Fusion intégrale

Fév 10, 2026

La fusion intégrale, dans l’instruction supramentale, désigne l’aboutissement du processus de fusion entre la conscience humaine incarnée et son double, lorsque la gouvernance intérieure est définitivement transférée de l’ego et de l’astral vers la parole directe de l’esprit. Elle ne correspond ni à une extase mystique ni à une illumination émotionnelle, mais à une reconfiguration totale et irréversible de l’architecture de la conscience.

Sur le plan opératif, la fusion intégrale se manifeste par l’extinction des dialogues intérieurs autonomes, la disparition des résistances psychiques, et l’installation d’une direction unique issue des plans supérieurs. La pensée devient pure transmission, l’action se déploie sans calcul affectif, et la personnalité cesse d’être le centre décisionnel de la vie.
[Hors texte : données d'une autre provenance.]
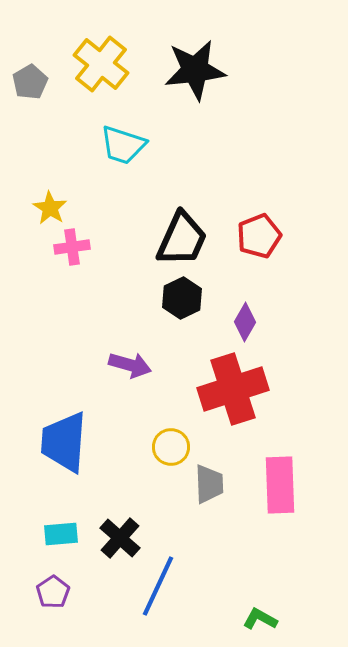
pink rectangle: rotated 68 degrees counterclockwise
L’individu demeure fonctionnel dans la matière, mais n’est plus gouverné par les structures du monde de la mort.

Lorsque le terme est mal compris, la fusion intégrale est confondue avec une absorption mystique, une perte d’identité ou un état de perfection morale, ce qui en masque la nature structurelle réelle. Dans l’instruction supramentale issue de Bernard de Montréal, elle est reconnue comme un seuil cosmique marquant la fin de l’involution psychique et l’entrée définitive dans une phase de gouvernance supramentale.

Ainsi définie, la fusion intégrale n’est pas un état subjectif à fantasmer, mais une condition cosmique précise indiquant que la conscience humaine a franchi un point de non-retour dans son dégagement des forces involutives et dans son alignement stable avec la parole de l’esprit.